Web Link KQED: California U.C. and CSU Systems to Explore MOOCs in Spring 2013
The San Francisco based KQED-FM weekday morning radio talk show, Forum, of Thursday January 17, 2013 (13.01.17) discussed for the hour California's new investment in experimental online education. This is a link to the overview web page about that show. The web page contains a link to the MP3 download and to the "audio stream" of the program.
The subject matter experts, emailers and callers who speak in this Forum discussion present many excellent "pros" and "cons" about these experimental online courses. They are worth your listening too!
The strategy to begin online college education this Spring 2013 was announced by California Governor Jerry Brown Jr. at the University of California Regents meeting in Berkeley the previous day, Wednesday, January 16, 2013. Governor Brown and others "sold" the online learning experiment as essential one in this time of continued economic crisis in California and the nation.
The purpose of deploying online learning at the college level in Spring 2013 and subsequent semesters in part is to bring affordable entry-level for-credit college education to the poor and under privileged in California, who because of rising tuition and fees could not possibly qualify for entry to or afford the costs of college courses or even community college college-preparation courses they would have to attend on-campus.
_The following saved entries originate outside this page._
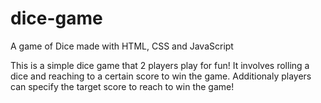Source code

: # dice-game
A game of Dice made with HTML, CSS and JavaScript

This is a simple dice game that 2 players play for fun! It involves rolling a dice and reaching to a certain score to win the game. Additionaly players can specify the target score to reach to win the game!
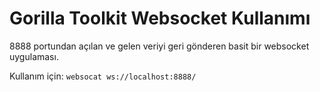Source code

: # Gorilla Toolkit Websocket Kullanımı

8888 portundan açılan ve gelen veriyi geri gönderen basit bir websocket uygulaması.

Kullanım için: `websocat ws://localhost:8888/`
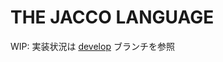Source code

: # THE JACCO LANGUAGE

WIP: 実装状況は [develop](https://github.com/vain0x/jacco-lang/tree/develop) ブランチを参照
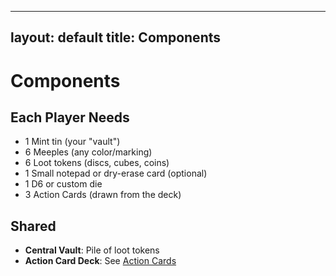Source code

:   ---
layout: default
title: Components
---

<link rel="stylesheet" href="assets/style.css">

<div class="ttrpg-container">

# Components

<div class="ttrpg-box">

## Each Player Needs

- 1 Mint tin (your "vault")
- 6 Meeples (any color/marking)
- 6 Loot tokens (discs, cubes, coins)
- 1 Small notepad or dry-erase card (optional)
- 1 D6 or custom die
- 3 Action Cards (drawn from the deck)

## Shared

- **Central Vault**: Pile of loot tokens
- **Action Card Deck**: See [Action Cards](action-cards.html)

</div>

</div>

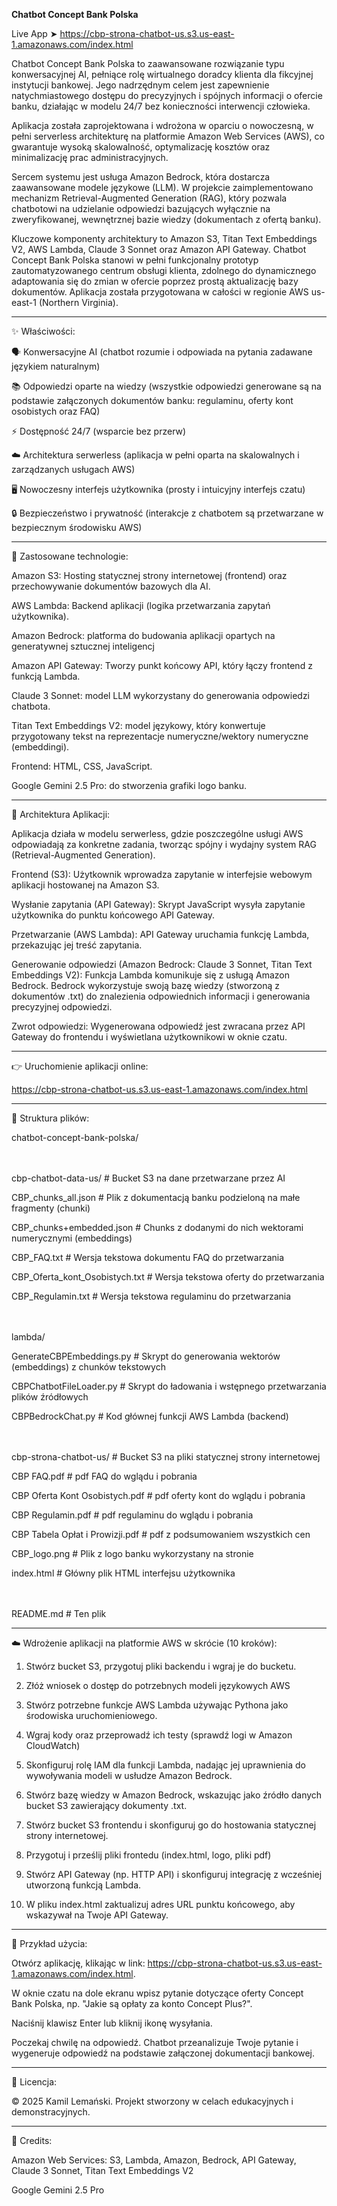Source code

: **Chatbot Concept Bank Polska**

Live App ➤ https://cbp-strona-chatbot-us.s3.us-east-1.amazonaws.com/index.html

Chatbot Concept Bank Polska to zaawansowane rozwiązanie typu konwersacyjnej AI, pełniące rolę wirtualnego doradcy klienta dla fikcyjnej instytucji bankowej. Jego nadrzędnym celem jest zapewnienie natychmiastowego dostępu do precyzyjnych i spójnych informacji o ofercie banku, działając w modelu 24/7 bez konieczności interwencji człowieka.

Aplikacja została zaprojektowana i wdrożona w oparciu o nowoczesną, w pełni serverless architekturę na platformie Amazon Web Services (AWS), co gwarantuje wysoką skalowalność, optymalizację kosztów oraz minimalizację prac administracyjnych.

Sercem systemu jest usługa Amazon Bedrock, która dostarcza zaawansowane modele językowe (LLM). W projekcie zaimplementowano mechanizm Retrieval-Augmented Generation (RAG), który pozwala chatbotowi na udzielanie odpowiedzi bazujących wyłącznie na zweryfikowanej, wewnętrznej bazie wiedzy (dokumentach z ofertą banku).

Kluczowe komponenty architektury to Amazon S3, Titan Text Embeddings V2, AWS Lambda, Claude 3 Sonnet oraz Amazon API Gateway.
Chatbot Concept Bank Polska stanowi w pełni funkcjonalny prototyp zautomatyzowanego centrum obsługi klienta, zdolnego do dynamicznego adaptowania się do zmian w ofercie poprzez prostą aktualizację bazy dokumentów.
Aplikacja została przygotowana w całości w regionie AWS us-east-1 (Northern Virginia).

------------
✨ Właściwości:

🗣️ Konwersacyjne AI (chatbot rozumie i odpowiada na pytania zadawane językiem naturalnym)

📚 Odpowiedzi oparte na wiedzy (wszystkie odpowiedzi generowane są na podstawie załączonych dokumentów banku: regulaminu, oferty kont osobistych oraz FAQ)

⚡ Dostępność 24/7 (wsparcie bez przerw)

☁️ Architektura serwerless (aplikacja w pełni oparta na skalowalnych i zarządzanych usługach AWS)

🖥️ Nowoczesny interfejs użytkownika (prosty i intuicyjny interfejs czatu)

🔒 Bezpieczeństwo i prywatność (interakcje z chatbotem są przetwarzane w bezpiecznym środowisku AWS)

------------
🧪 Zastosowane technologie:

Amazon S3: Hosting statycznej strony internetowej (frontend) oraz przechowywanie dokumentów bazowych dla AI.

AWS Lambda: Backend aplikacji (logika przetwarzania zapytań użytkownika).

Amazon Bedrock: platforma do budowania aplikacji opartych na generatywnej sztucznej inteligencj

Amazon API Gateway: Tworzy punkt końcowy API, który łączy frontend z funkcją Lambda.

Claude 3 Sonnet: model LLM wykorzystany do generowania odpowiedzi chatbota.

Titan Text Embeddings V2: model językowy, który konwertuje przygotowany tekst na reprezentacje numeryczne/wektory numeryczne (embeddingi).

Frontend: HTML, CSS, JavaScript.

Google Gemini 2.5 Pro: do stworzenia grafiki logo banku.

------------
🧠 Architektura Aplikacji:

Aplikacja działa w modelu serwerless, gdzie poszczególne usługi AWS odpowiadają za konkretne zadania, tworząc spójny i wydajny system RAG (Retrieval-Augmented Generation).

Frontend (S3): Użytkownik wprowadza zapytanie w interfejsie webowym aplikacji hostowanej na Amazon S3.

Wysłanie zapytania (API Gateway): Skrypt JavaScript wysyła zapytanie użytkownika do punktu końcowego API Gateway.

Przetwarzanie (AWS Lambda): API Gateway uruchamia funkcję Lambda, przekazując jej treść zapytania.

Generowanie odpowiedzi (Amazon Bedrock: Claude 3 Sonnet, Titan Text Embeddings V2): Funkcja Lambda komunikuje się z usługą Amazon Bedrock. Bedrock wykorzystuje swoją bazę wiedzy (stworzoną z dokumentów .txt) do znalezienia odpowiednich informacji i generowania precyzyjnej odpowiedzi.

Zwrot odpowiedzi: Wygenerowana odpowiedź jest zwracana przez API Gateway do frontendu i wyświetlana użytkownikowi w oknie czatu.

------------
👉 Uruchomienie aplikacji online:

https://cbp-strona-chatbot-us.s3.us-east-1.amazonaws.com/index.html

------------
📂 Struktura plików:

chatbot-concept-bank-polska/
<br>
<br>
<br>

cbp-chatbot-data-us/        # Bucket S3 na dane przetwarzane przez AI

CBP_chunks_all.json             # Plik z dokumentacją banku podzieloną na małe fragmenty (chunki)

CBP_chunks+embedded.json             # Chunks z dodanymi do nich wektorami numerycznymi (embeddings)

CBP_FAQ.txt             # Wersja tekstowa dokumentu FAQ do przetwarzania

CBP_Oferta_kont_Osobistych.txt             # Wersja tekstowa oferty do przetwarzania

CBP_Regulamin.txt             # Wersja tekstowa regulaminu do przetwarzania
<br>
<br>
<br>

lambda/

GenerateCBPEmbeddings.py # Skrypt do generowania wektorów (embeddings) z chunków tekstowych

CBPChatbotFileLoader.py # Skrypt do ładowania i wstępnego przetwarzania plików źródłowych

CBPBedrockChat.py # Kod głównej funkcji AWS Lambda (backend)
<br>
<br>
<br>

cbp-strona-chatbot-us/ # Bucket S3 na pliki statycznej strony internetowej

CBP FAQ.pdf # pdf FAQ do wglądu i pobrania

CBP Oferta Kont Osobistych.pdf # pdf oferty kont do wglądu i pobrania

CBP Regulamin.pdf # pdf regulaminu do wglądu i pobrania

CBP Tabela Opłat i Prowizji.pdf # pdf z podsumowaniem wszystkich cen

CBP_logo.png # Plik z logo banku wykorzystany na stronie

index.html # Główny plik HTML interfejsu użytkownika
<br>
<br>
<br>

README.md # Ten plik

------------
☁️ Wdrożenie aplikacji na platformie AWS w skrócie (10 kroków):

1. Stwórz bucket S3, przygotuj pliki backendu i wgraj je do bucketu.

2. Złóż wniosek o dostęp do potrzebnych modeli językowych AWS

3. Stwórz potrzebne funkcje AWS Lambda używając Pythona jako środowiska uruchomieniowego.

4. Wgraj kody oraz przeprowadź ich testy (sprawdź logi w Amazon CloudWatch)

5. Skonfiguruj rolę IAM dla funkcji Lambda, nadając jej uprawnienia do wywoływania modeli w usłudze Amazon Bedrock.

6. Stwórz bazę wiedzy w Amazon Bedrock, wskazując jako źródło danych bucket S3 zawierający dokumenty .txt.

7. Stwórz bucket S3 frontendu i skonfiguruj go do hostowania statycznej strony internetowej.

8. Przygotuj i prześlij pliki frontedu (index.html, logo, pliki pdf)

9. Stwórz API Gateway (np. HTTP API) i skonfiguruj integrację z wcześniej utworzoną funkcją Lambda.

10. W pliku index.html zaktualizuj adres URL punktu końcowego, aby wskazywał na Twoje API Gateway.

------------
📌 Przykład użycia:

Otwórz aplikację, klikając w link: https://cbp-strona-chatbot-us.s3.us-east-1.amazonaws.com/index.html.

W oknie czatu na dole ekranu wpisz pytanie dotyczące oferty Concept Bank Polska, np. "Jakie są opłaty za konto Concept Plus?".

Naciśnij klawisz Enter lub kliknij ikonę wysyłania.

Poczekaj chwilę na odpowiedź. Chatbot przeanalizuje Twoje pytanie i wygeneruje odpowiedź na podstawie załączonej dokumentacji bankowej.

------------
📝 Licencja:

© 2025 Kamil Lemański. Projekt stworzony w celach edukacyjnych i demonstracyjnych.

------------
🙏 Credits:

Amazon Web Services:
S3, Lambda, Amazon, Bedrock, API Gateway, Claude 3 Sonnet, Titan Text Embeddings V2

Google Gemini 2.5 Pro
For example in Spring semester 2013, San Jose State University plans to offer 3 college-preparation courses online using the UDacity MOOC system developed at Stanford University. SJSU will limit class sizes to 300 people. In case everything goes wrong this smaller MOOC class size should allow SJSU faculty and administrators to more easily "unravel" the resulting "mess" in computerized academic records. SJSU also will charge a very low-cost tuition of $150 per semester to each online student, a price partly covering the costs of operating the online classes! Those who successfully complete the online courses receive college credit.
In the future, MOOCs of this kind are also expected to provide "pre-study" of the material in a more advanced course, possibly better preparing the "less than superior" and un-experienced college student to become prepared to take the course a second time, at the pace of the rest of the class, and complete it successfully for credit.